Email provider Email verification, password reset, license activation, invoices, and reminders.
Coolify on VPS Runs containers, domain routing/HTTPS, environment, deploy, and basic observability.

3. NestJS Modules

src/
├── auth/             register, login, session, verify email, reset password
├── members/          profile and notification preferences
├── products/         product and plan catalog
├── licenses/         License-ID, activation, renewal, grace/suspension
├── orders/           checkout and idempotency key
├── payments/         Midtrans, Xendit, webhook verification
├── oauth/            authorize, token, revoke, userinfo, JWKS
├── notifications/    producer BullMQ and email delivery
├── jobs/              BullMQ processors and scheduled jobs
├── admin/             protected administrative operations
├── audit/             append-only audit log
├── prisma/            PrismaService and transaction helpers
├── common/            guards, decorators, filters, interceptors
└── config/            environment validation and typed configuration

Controllers only handle HTTP. Services store business rules. Payment settlement changes are done in a single prisma.$transaction: payment, order, license, and audit log succeed or fail together.

4. Redis and BullMQ

Redis stores temporary queue data. BullMQ is not a replacement for PostgreSQL; license/order status is always read and written to PostgreSQL.

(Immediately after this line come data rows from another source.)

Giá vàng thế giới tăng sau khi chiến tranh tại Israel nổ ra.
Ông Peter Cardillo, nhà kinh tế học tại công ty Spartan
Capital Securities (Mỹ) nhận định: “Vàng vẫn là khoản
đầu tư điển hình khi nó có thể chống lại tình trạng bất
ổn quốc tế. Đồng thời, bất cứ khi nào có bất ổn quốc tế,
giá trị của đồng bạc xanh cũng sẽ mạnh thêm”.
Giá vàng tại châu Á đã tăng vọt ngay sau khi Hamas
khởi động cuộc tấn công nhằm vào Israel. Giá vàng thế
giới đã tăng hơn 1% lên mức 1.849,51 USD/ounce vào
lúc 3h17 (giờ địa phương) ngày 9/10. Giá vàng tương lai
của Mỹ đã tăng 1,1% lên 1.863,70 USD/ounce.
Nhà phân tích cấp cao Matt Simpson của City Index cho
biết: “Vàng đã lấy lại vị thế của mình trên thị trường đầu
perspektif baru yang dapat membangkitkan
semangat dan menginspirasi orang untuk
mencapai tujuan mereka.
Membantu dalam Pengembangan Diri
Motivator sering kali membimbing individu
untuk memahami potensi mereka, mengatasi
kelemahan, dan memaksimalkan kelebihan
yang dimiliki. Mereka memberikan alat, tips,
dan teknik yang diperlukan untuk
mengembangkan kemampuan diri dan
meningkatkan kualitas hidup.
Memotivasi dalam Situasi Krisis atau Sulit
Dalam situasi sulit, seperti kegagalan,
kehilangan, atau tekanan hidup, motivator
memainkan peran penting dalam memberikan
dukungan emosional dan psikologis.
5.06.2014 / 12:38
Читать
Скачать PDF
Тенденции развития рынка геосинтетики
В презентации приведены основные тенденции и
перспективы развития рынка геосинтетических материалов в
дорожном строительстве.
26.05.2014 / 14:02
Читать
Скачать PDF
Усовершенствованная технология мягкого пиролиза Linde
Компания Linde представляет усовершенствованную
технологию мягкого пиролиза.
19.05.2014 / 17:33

Queue / job Trigger Function Retry
email Application event Sends verification, reset password, activation, and invoice emails after main transaction succeeds. Exponential backoff; error is recorded.
license-reminder Daily scheduler Finds licenses approaching expiry or in the grace period and sends notifications. Safe to run again because it uses idempotency key.
license-lifecycle Scheduled job Changes activegrace_period and grace_periodsuspended according to time. Service checks actual status in DB before update.
webhook-follow-up Webhook completed Non-critical job: sends invoice/activation email and synchronizes analytics. Must not activate license twice.
cleanup Weekly scheduler Deletes expired tokens/events according to retention. Retry if database temporarily fails.

Payment webhooks do not wait for queues for settlement: signature and amount are validated, and payment/order/license changes are done directly atomically. Queues only receive follow-up jobs after transaction succeeds.

5. Critical Flow

Paid Checkout

  1. NestJS validates member, plan, and Idempotency-Key.
  2. The system creates a pending_payment order and requests a payment session from the gateway.
  3. The member pays on the hosted payment page gateway.
  4. The gateway calls the webhook to NestJS.
  5. NestJS validates signature + amount + idempotency, then performs settlement in a single PostgreSQL transaction.
  6. Email/invoice events are added to BullMQ.

SSO

  1. SaaS redirects to /oauth/authorize using Authorization Code + PKCE.
  2. Hub validates member session and license for the requesting product.
  3. /oauth/token issues an access token JWT RS256 and a rotated refresh token.
  4. SaaS verifies JWT using the public key from /.well-known/jwks.json.

6. Security Boundaries

  • Frontend only knows public API URLs and safe client configuration.
  • JWT private key, database URL, gateway secret, OAuth client secret, and Redis URL are only in backend/Coolify secrets.
  • PostgreSQL and Redis are on a private Coolify network; not exposed to the internet.
  • NestJS uses Helmet, CORS allowlist, rate limit, global validation pipe, and exception filter.
  • Audit logs record security/billing actions without storing credentials, tokens, or secret payloads.